▶ _What to produce_
From the records below, print exactly the lines starting at the one containing "fx_px: 12884" and ending at the one containing "focal_mm: 135", ends included, and nothing else.

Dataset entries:

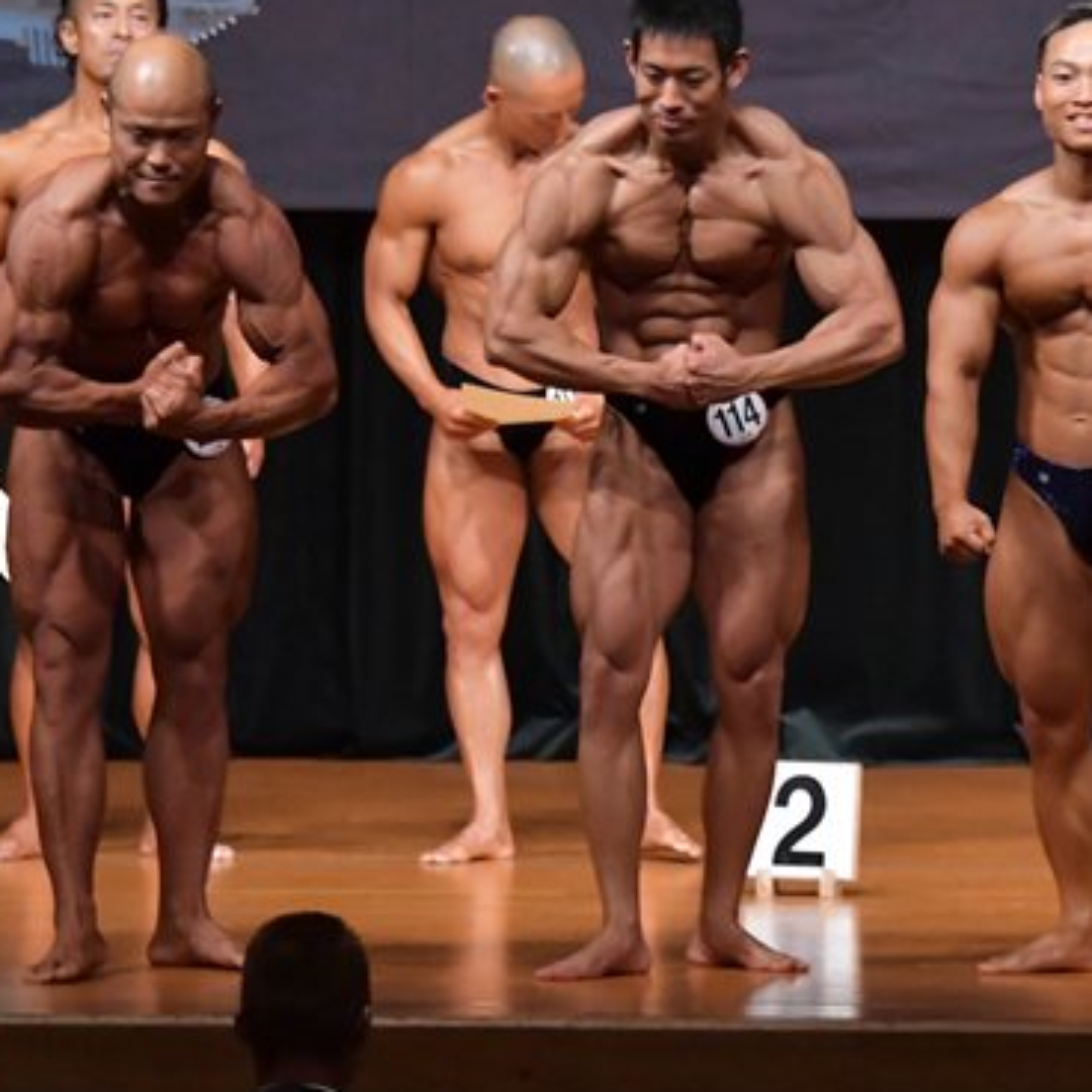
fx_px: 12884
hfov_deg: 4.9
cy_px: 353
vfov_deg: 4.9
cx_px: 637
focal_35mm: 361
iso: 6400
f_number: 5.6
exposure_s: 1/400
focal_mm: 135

* * *

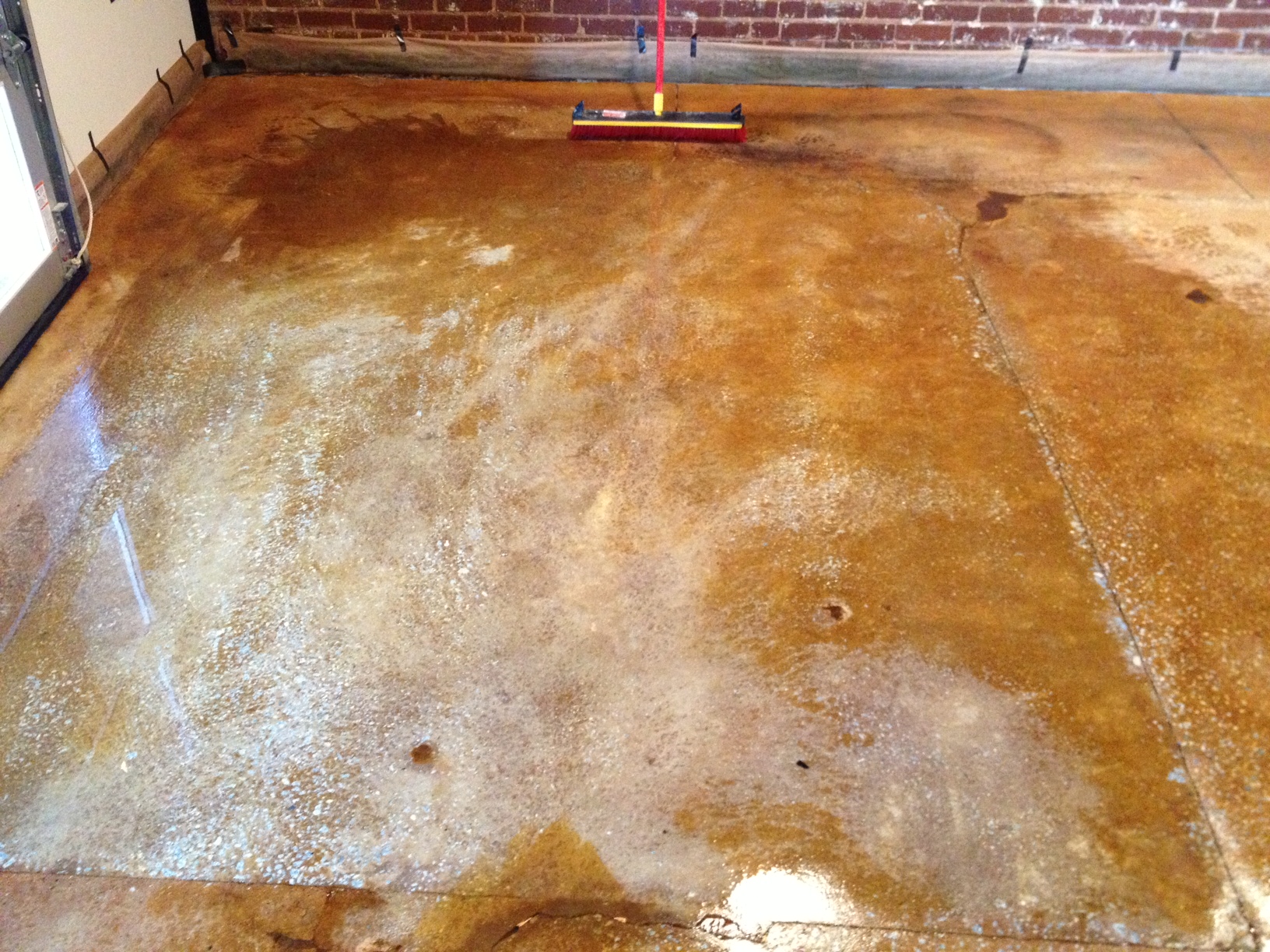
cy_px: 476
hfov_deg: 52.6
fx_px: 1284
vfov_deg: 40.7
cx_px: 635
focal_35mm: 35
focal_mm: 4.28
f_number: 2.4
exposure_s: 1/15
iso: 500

▶ _Response to the exercise_
fx_px: 12884
hfov_deg: 4.9
cy_px: 353
vfov_deg: 4.9
cx_px: 637
focal_35mm: 361
iso: 6400
f_number: 5.6
exposure_s: 1/400
focal_mm: 135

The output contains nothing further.